The integration of machine learning and multi-omics analysis provides a powerful approach to screen aging-related genes and predict prognosis and immunotherapy efficacy in hepatocellular carcinoma

Jiahui Shen1, Han Gao2, Bowen Li3, Yan Huang3, Yinfang Shi2
  • 1Department of Pharmacy, Huzhou Maternity and Child Health Care Hospital, Huzhou, China
  • 2Department of Stomatology, First Affiliated Hospital of Huzhou University, Huzhou, China
  • 3School of Pharmacy, Anhui Medical University, Hefei, China
* Equal contribution
Received: March 31, 2023Accepted: June 15, 2023Published: July 28, 2023

Copyright: © 2023 Shen et al. This is an open access article distributed under the terms of the Creative Commons Attribution License (CC BY 3.0), which permits unrestricted use, distribution, and reproduction in any medium, provided the original author and source are credited.

Abstract

Background: Hepatocellular carcinoma (HCC) is a highly malignant tumor with high incidence and mortality rates. Aging-related genes are closely related to the occurrence and development of cancer. Therefore, it is of great significance to evaluate the prognosis of HCC patients by constructing a model based on aging-related genes.

Method: Non-negative matrix factorization (NMF) clustering analysis was used to cluster the samples. The correlation between the risk score and immune cells, immune checkpoints, and Mismatch Repair (MMR) was evaluated through Spearman correlation test. Real Time Quantitative PCR (RT-qPCR) and immunohistochemistry were used to validate the expression levels of key genes in tissue and cells for the constructed model.

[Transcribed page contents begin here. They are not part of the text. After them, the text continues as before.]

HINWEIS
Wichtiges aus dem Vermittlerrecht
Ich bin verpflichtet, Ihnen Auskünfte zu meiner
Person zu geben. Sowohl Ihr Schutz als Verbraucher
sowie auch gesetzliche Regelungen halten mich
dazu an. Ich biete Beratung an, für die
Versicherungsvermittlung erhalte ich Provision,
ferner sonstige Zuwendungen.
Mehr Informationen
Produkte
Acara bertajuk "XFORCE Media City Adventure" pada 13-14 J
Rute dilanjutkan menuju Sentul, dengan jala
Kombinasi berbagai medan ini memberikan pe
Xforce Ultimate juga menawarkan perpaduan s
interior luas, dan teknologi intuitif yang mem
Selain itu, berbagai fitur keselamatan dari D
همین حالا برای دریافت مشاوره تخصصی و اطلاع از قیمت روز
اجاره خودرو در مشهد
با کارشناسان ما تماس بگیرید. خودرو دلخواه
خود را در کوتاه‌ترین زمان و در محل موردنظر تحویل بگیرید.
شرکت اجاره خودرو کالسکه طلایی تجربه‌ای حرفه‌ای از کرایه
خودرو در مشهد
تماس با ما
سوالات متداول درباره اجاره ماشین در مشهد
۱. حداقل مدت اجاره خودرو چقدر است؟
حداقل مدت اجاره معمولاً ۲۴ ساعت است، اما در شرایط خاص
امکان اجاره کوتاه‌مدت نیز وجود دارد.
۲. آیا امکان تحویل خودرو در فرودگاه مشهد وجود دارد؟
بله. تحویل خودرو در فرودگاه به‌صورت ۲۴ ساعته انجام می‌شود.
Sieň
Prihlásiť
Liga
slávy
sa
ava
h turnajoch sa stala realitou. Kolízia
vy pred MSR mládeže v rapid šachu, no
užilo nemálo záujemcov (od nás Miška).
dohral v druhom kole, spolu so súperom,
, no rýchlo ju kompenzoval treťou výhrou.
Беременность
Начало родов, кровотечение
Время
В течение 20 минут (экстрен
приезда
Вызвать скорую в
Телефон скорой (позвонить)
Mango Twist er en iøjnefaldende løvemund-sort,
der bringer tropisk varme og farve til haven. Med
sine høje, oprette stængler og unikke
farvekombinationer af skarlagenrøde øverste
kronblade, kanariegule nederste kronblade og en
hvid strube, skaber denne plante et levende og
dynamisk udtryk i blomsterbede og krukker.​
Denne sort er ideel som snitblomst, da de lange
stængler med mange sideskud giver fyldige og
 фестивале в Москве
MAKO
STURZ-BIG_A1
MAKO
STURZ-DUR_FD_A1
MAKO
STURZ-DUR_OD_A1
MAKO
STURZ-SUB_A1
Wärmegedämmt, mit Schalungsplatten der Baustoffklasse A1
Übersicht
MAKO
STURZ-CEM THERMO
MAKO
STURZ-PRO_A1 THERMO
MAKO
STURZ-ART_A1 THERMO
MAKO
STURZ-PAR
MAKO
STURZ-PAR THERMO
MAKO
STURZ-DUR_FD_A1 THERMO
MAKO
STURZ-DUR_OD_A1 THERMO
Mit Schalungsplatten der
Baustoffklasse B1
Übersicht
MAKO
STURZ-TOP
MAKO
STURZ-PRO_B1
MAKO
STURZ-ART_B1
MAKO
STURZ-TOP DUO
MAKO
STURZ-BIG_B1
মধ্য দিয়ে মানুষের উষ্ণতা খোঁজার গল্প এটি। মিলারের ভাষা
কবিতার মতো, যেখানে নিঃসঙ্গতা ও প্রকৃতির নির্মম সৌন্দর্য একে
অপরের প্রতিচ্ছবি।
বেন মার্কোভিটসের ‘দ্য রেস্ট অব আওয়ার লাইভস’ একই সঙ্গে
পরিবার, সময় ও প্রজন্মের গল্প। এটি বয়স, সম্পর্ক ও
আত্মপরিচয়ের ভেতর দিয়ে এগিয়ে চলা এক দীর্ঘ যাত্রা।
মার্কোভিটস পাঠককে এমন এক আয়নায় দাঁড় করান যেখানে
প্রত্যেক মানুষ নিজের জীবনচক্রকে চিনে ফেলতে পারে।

Result: By performing NMF clustering, we were able to effectively group the liver cancer samples into two distinct clusters. Considering the potential correlation between aging-related genes and the prognosis of liver cancer patients, we used aging-related genes to construct a prognostic model. Spearman correlation analysis showed that the model risk score was closely related to MMR and immune checkpoint expression. Drug sensitivity analysis also provided guidance for the clinical use of chemotherapy drugs. RT-qPCR showed that TFDP1, NDRG1, and FXR1 were expressed at higher levels in different liver cancer cell lines compared to normal liver cells.

Conclusion: In summary, we have developed an aging-related model to predict the prognosis of hepatocellular carcinoma and guide clinical drug treatment for different patients.